Before running the Pulumi program, ensure you have:
- Installed Pulumi and set up the Pulumi CLI.
- Configured your Kubernetes cluster and ensured kubectl is set up to communicate with your cluster.
- Defined any necessary Pulumi configuration for the Kubernetes provider, such as context and namespace, if you're working in a specific namespace other than the default.

Here's the program:

```python
import pulumi
import pulumi_kubernetes as k8s

# Define the Solr Deployment
solr_deployment = k8s.apps.v1.Deployment(
    "solr-deployment",
    spec=k8s.apps.v1.DeploymentSpecArgs(
        replicas=3,  # Start with 3 replicas
        selector=k8s.meta.v1.LabelSelectorArgs(
            match_labels={"app": "solr"},
        ),
        template=k8s.core.v1.PodTemplateSpecArgs(
            metadata=k8s.meta.v1.ObjectMetaArgs(
                labels={"app": "solr"},
            ),
            spec=k8s.core.v1.PodSpecArgs(
                containers=[k8s.core.v1.ContainerArgs(
                    name="solr",
                    image="solr:8",  # Use the official Solr image from Docker Hub
                    ports=[k8s.core.v1.ContainerPortArgs(
                        container_port=8983,  # Default Solr port
                    )],
                    # Define resources for autoscaling to monitor, adapt as needed
                    resources=k8s.core.v1.ResourceRequirementsArgs(
                        requests={"cpu": "500m", "memory": "1Gi"},
                        limits={"cpu": "2", "memory": "4Gi"},
                    ),
                )],
            ),
        ),
    ))

# Define the Service to expose Solr
solr_service = k8s.core.v1.Service(
    "solr-service",
    spec=k8s.core.v1.ServiceSpecArgs(
        type="LoadBalancer",  # For external access, consider relevant type based on your cloud provider
        ports=[k8s.core.v1.ServicePortArgs(
            port=8983,
            target_port=pulumi.IntOrString(8983),
        )],
        selector={"app": "solr"},
    ))

# Define a Horizontal Pod Autoscaler to scale Solr based on CPU usage.
solr_hpa = k8s.autoscaling.v1.HorizontalPodAutoscaler(
    "solr-hpa",
    spec=k8s.autoscaling.v1.HorizontalPodAutoscalerSpecArgs(
        scale_target_ref=k8s.autoscaling.v1.CrossVersionObjectReferenceArgs(
            api_version="apps/v1",
            kind="Deployment",
            name=solr_deployment.metadata.name,
        ),
        min_replicas=3,  # Minimum number of replicas
        max_replicas=10,  # Maximum number of replicas
        target_cpu_utilization_percentage=50,  # Target CPU utilization percentage to trigger a scale up
    ))

# Export the service endpoint to access Solr
pulumi.export('solr_endpoint', pulumi.Output.concat("http://", solr_service.status.apply(lambda status: status.load_balancer.ingress[0].ip)))
```

In the program above, we create a `Deployment` to manage the Solr pods with an initial replica count of 3. Each pod has set resource `requests` and `limits` which are important for the `HorizontalPodAutoscaler` to make decisions about scaling.

The `Service` exposes the Solr deployment within the Kubernetes cluster and potentially outside depending on the `type` (e.g., `LoadBalancer` for cloud providers).

The `HorizontalPodAutoscaler` automatically adjusts the number of Solr pods in the deployment based on the CPU utilization.

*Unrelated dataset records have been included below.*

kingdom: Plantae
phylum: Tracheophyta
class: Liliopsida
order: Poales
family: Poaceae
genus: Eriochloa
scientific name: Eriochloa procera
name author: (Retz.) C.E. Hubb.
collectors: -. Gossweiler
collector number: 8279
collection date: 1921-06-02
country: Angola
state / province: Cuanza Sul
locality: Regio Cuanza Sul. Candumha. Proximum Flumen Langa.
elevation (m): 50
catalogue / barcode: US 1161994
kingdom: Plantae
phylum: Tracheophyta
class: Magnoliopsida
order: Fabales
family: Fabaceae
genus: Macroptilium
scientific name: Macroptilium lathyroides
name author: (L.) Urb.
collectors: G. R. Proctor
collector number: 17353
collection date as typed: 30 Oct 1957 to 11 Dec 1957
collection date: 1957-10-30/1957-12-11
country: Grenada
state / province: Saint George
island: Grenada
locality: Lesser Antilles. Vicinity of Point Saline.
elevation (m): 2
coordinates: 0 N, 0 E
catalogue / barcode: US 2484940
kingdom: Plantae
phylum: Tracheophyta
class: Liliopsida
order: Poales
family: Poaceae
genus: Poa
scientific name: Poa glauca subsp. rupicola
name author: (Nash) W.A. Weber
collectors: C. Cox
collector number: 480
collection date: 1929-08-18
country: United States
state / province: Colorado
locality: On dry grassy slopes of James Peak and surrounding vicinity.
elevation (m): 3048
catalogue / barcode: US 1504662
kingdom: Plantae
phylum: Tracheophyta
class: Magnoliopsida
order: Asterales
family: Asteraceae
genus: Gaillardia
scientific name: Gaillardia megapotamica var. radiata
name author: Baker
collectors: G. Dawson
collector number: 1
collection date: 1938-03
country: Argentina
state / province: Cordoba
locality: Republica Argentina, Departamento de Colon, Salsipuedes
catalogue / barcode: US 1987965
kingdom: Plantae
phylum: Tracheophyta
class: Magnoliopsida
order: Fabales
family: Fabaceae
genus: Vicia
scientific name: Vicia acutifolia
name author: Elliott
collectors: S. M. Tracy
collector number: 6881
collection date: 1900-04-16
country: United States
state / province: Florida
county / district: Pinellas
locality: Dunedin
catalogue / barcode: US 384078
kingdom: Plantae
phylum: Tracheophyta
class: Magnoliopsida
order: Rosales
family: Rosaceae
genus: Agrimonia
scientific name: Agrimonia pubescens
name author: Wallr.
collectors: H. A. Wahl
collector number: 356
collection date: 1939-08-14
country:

It's configured to keep the CPU utilization around 50%. If it goes above, the HPA adds more Solr pods to the deployment until it reaches the maximum of 10 replicas. If the utilization falls below the target for an extended period, it will remove pods until it reaches the minimum count of 3.

Finally, we export the Solr service endpoint so that you can access the Solr UI and API from outside the Kubernetes cluster.

To deploy the Solr service using this Pulumi program, save the code to a file (for instance `__main__.py` in a new Pulumi project), run `pulumi up`, and confirm the deployment when prompted.